▶ _LIST OF TASKS_:
1. Reproduce word for word the stretch from "As regards their" through "opened a Bible." in the passage about working men fifty years ago.
2. According to the passage about working men fifty years ago, what was the highest weekly wage a skilled mechanic seems to have earned at that time?
3. Carry on the passage about working men fifty years ago from the point where it stops.

Fifty years ago, though that Act had been passed, the great mass of the people were still outside the government. They were governed by a class who desired, on the whole, to be just, and wished well to the people, provided their own interests were not disturbed, as when the most philanthropic manufacturers loudly cried out as soon as it was proposed to restrict the hours of labour. It is not wonderful, therefore, that the working classes should at that time regard all governments with hostility, and Religion and Laws as chiefly intended to repress the workers and to safeguard the interests of landlords and capitalists. This fact is abundantly clear from the literature which the working men of 1837 delighted to read.
As regards their religion, there was already an immense advance in the spread of the Nonconformist sects and the multiplication of chapels. As for the churches, I am very certain that the working man does not go much to church even yet, but fifty years ago he attended service still less often. A contemporary who pretends to know asserts that nine out of ten among the working men were professed infidels, whose favourite reading was Paine, Carlile, and Robert Taylor, the author of ‘The Devil’s Chaplain.’ Further, he declares that not one working man in a hundred ever opened a Bible.
I refrain from dwelling upon this state of things as compared with that of the present, but it appears from a census taken by a recent weekly newspaper (which, however, omitted the mission churches and services in school-rooms and other places) that about one person in nine now attends church or chapel on a Sunday.
As regards drink, a question almost as delicate as that of religion, it is reported that in London alone three millions of pounds were spent every year in gin, which seems a good deal of money to throw away with nothing to show for it. But figures are always misleading. Thus, if everybody drank his fair share of this three millions, there would be only a single glass of gin every other day for every person; and if half the people did not drink at all, there would be only one glass of gin a day for those who did. Still, we must admit that three millions is a sum which shows a widespread love of gin. As for rum, brandy, and Hollands, the various forms of malt liquor, fancy drinks, and compounds, let us reserve ourselves for the chapter on Taverns. Suffice it here to call attention to the fact that there was no blue ribbon worn. Teetotallers there were, it is true, but in very small numbers; they were not yet a power in the land; there was none of the everlasting dinning about the plague spot, the national vice, and the curse of the age, to which we are now accustomed. Honest men indulged in a bout without subsequent remorse, and so long as the drink was unadulterated they did themselves little harm. Without doubt, if the men had become teetotallers, there would have been very much more to spend in the homes, and the employers would, also without doubt, have made every effort to reduce the wages accordingly, so as to keep up the old poverty. That is what the former school of philosophers called a Law of Political Economy. The wages of a skilled mechanic fifty years ago seem to have never risen above thirty shillings a week, while food, clothes, and necessaries were certainly much dearer than at present. He had savings banks, and he sometimes put something by, but not nearly so much as he can do now if he is thrifty and in regular work. It is quite clear that he was less thrifty in those days than now, that he drank more, and that he was even more reckless, if that is possible, about marriage and the multiplication of children.

Extracted data entries:

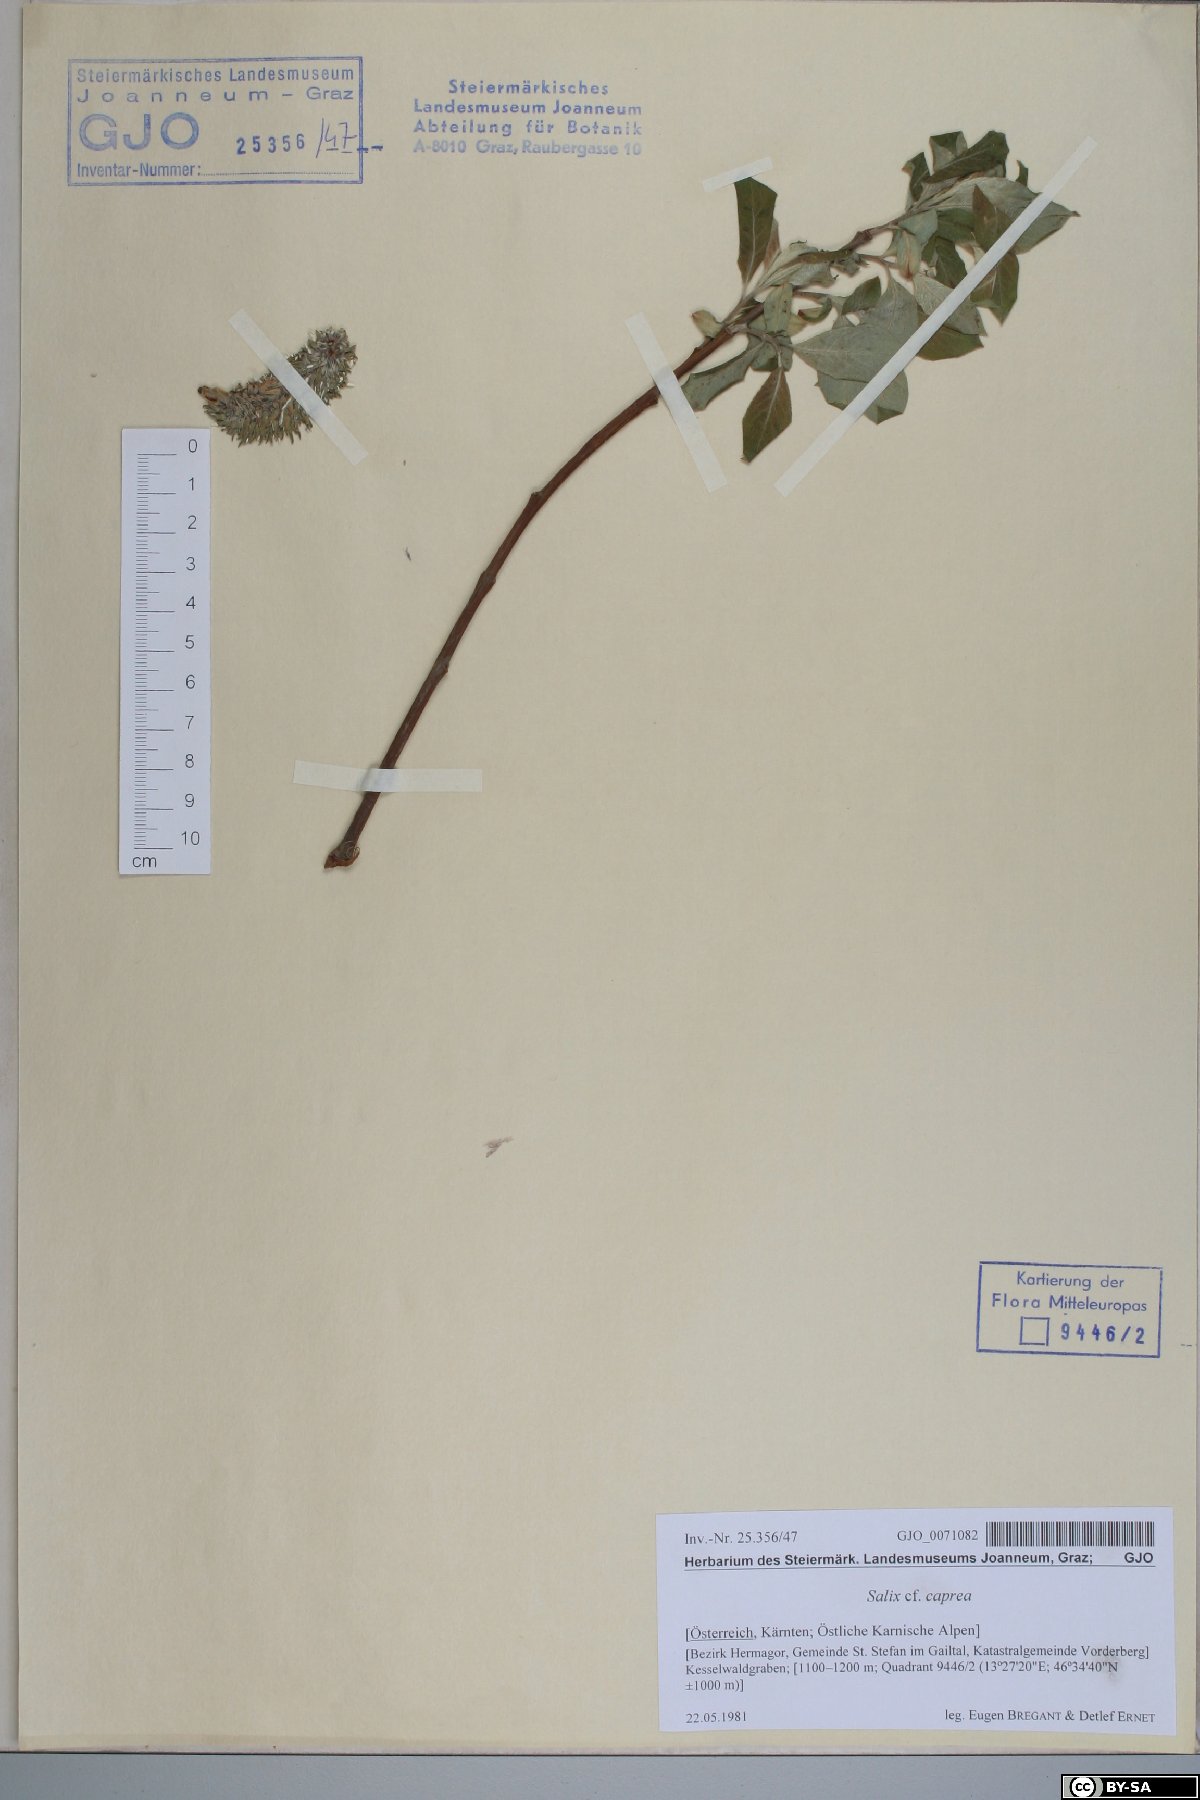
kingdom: Plantae
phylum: Tracheophyta
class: Magnoliopsida
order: Malpighiales
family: Salicaceae
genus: Salix
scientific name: Salix caprea
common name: Goat willow
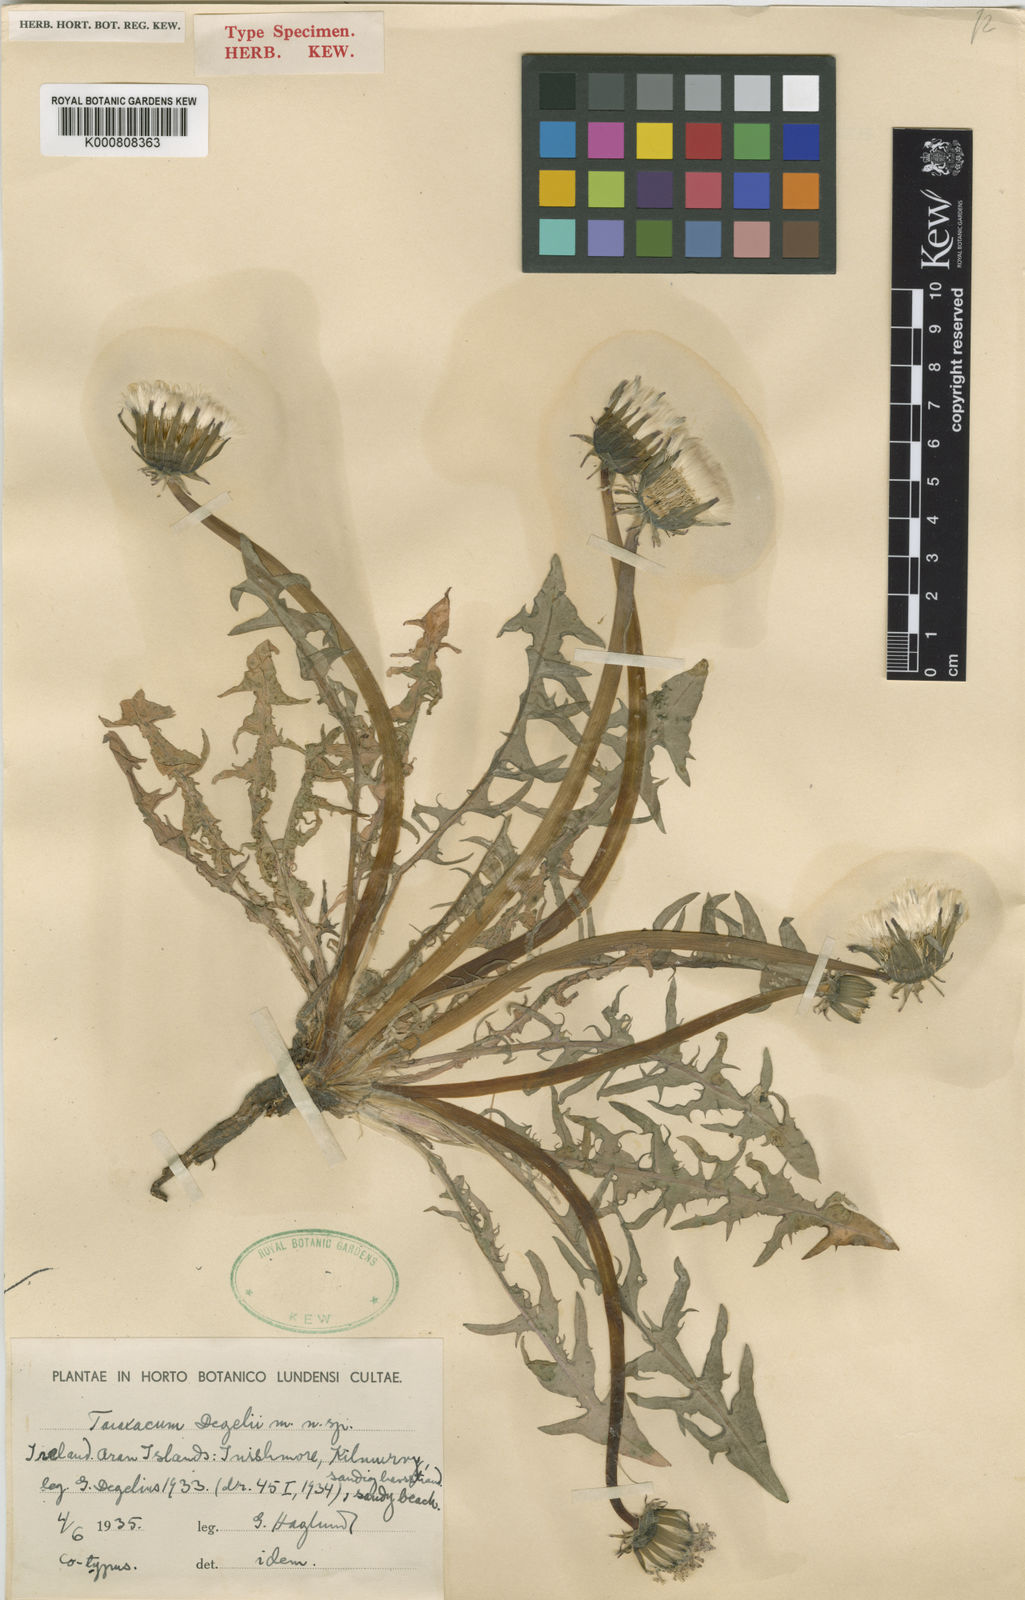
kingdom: Plantae
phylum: Tracheophyta
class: Magnoliopsida
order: Asterales
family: Asteraceae
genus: Taraxacum
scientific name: Taraxacum degelii
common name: Degelius's dandelion
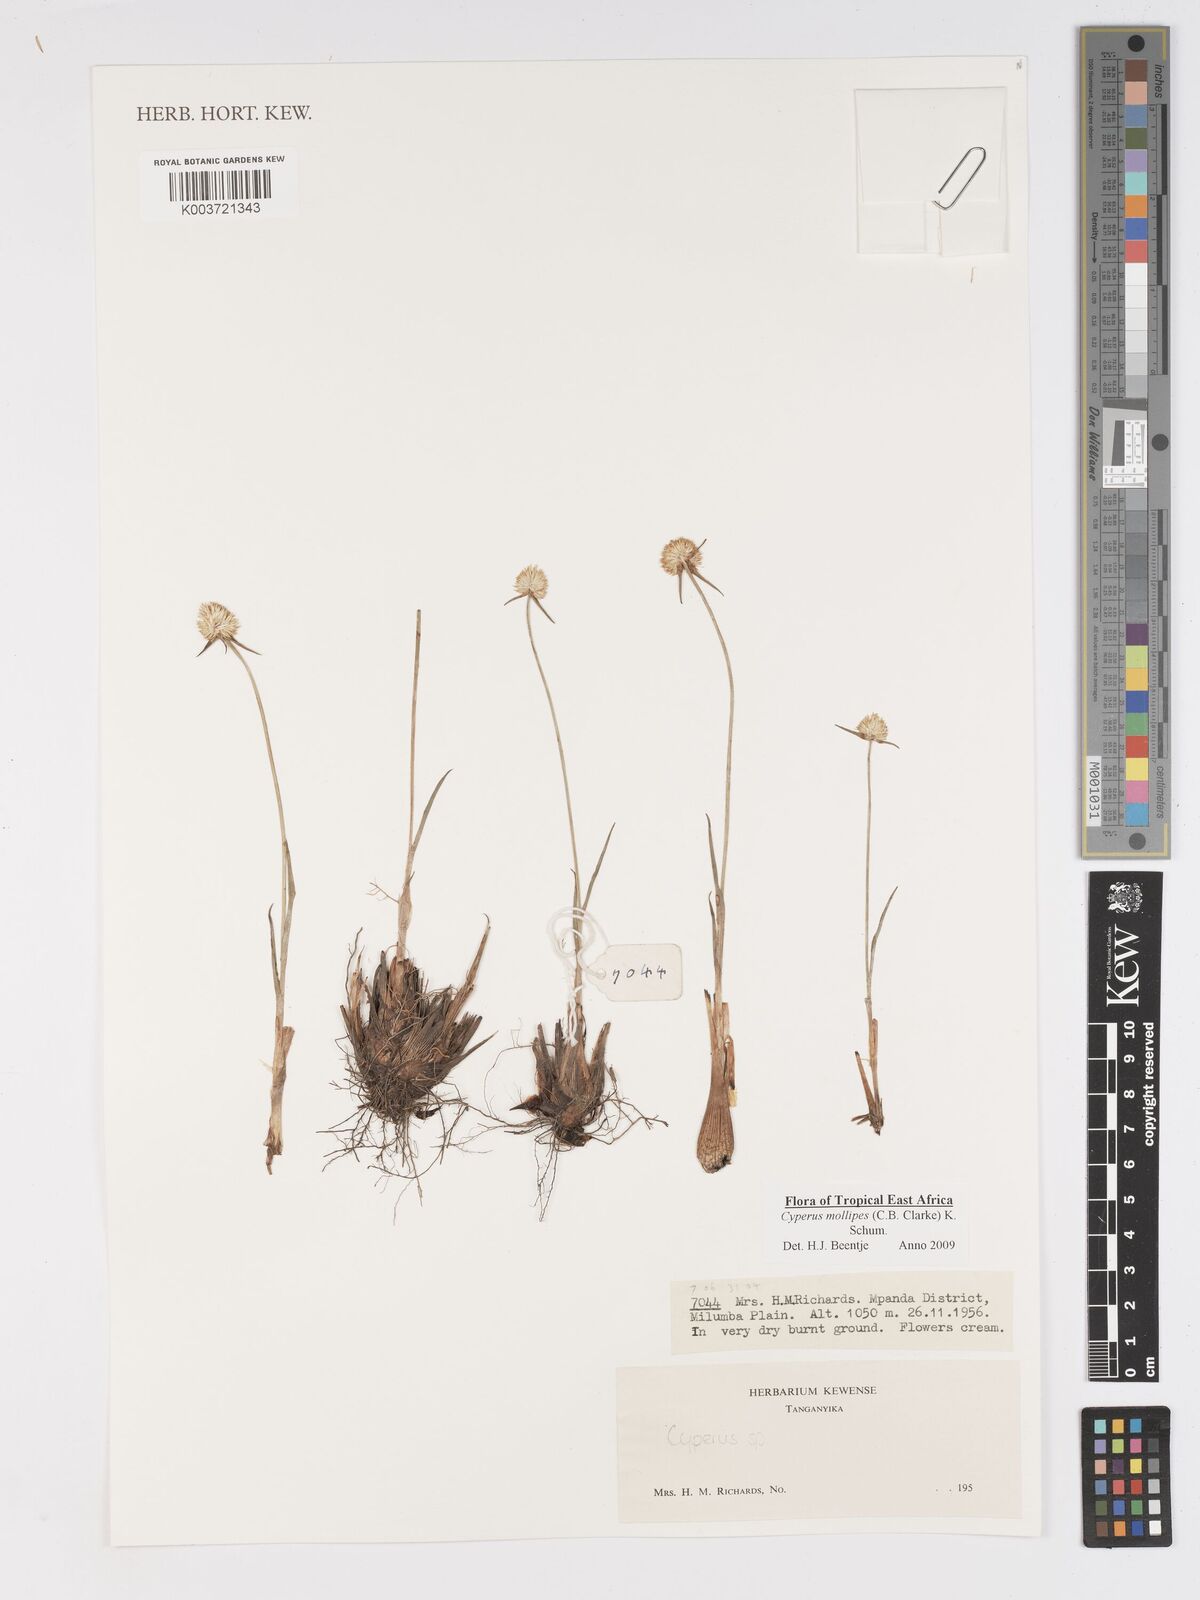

▶ _ANSWER LIST_:
1.
As regards their religion, there was already an immense advance in the spread of the Nonconformist sects and the multiplication of chapels. As for the churches, I am very certain that the working man does not go much to church even yet, but fifty years ago he attended service still less often. A contemporary who pretends to know asserts that nine out of ten among the working men were professed infidels, whose favourite reading was Paine, Carlile, and Robert Taylor, the author of ‘The Devil’s Chaplain.’ Further, he declares that not one working man in a hundred ever opened a Bible.

2. Thirty shillings a week.

3.
As for the material condition of the people, there cannot be a doubt that it has been amazingly improved within the last fifty years. It is not true, as stated in a very well known work, that the poor have become poorer, though the rich have certainly become richer. The skilled working man is better paid now than then, his work is more steady, his hours are shorter. He is better clad, with always a suit of clothes apart from his working dress; he is better taught; he is better mannered; he has holidays; he has clubs; he is no longer forbidden to combine; he can co-operate; he holds meetings; he has much better newspapers to read; his food is better and cheaper; he has model lodging houses. Not only is he actually better; he is relatively better compared with the richer classes, while for the last ten years these have been growing poorer every day, although still much richer than they were fifty years ago. Moreover, it is becoming more difficult in every line, owing to the upward pressure of labour, to become rich.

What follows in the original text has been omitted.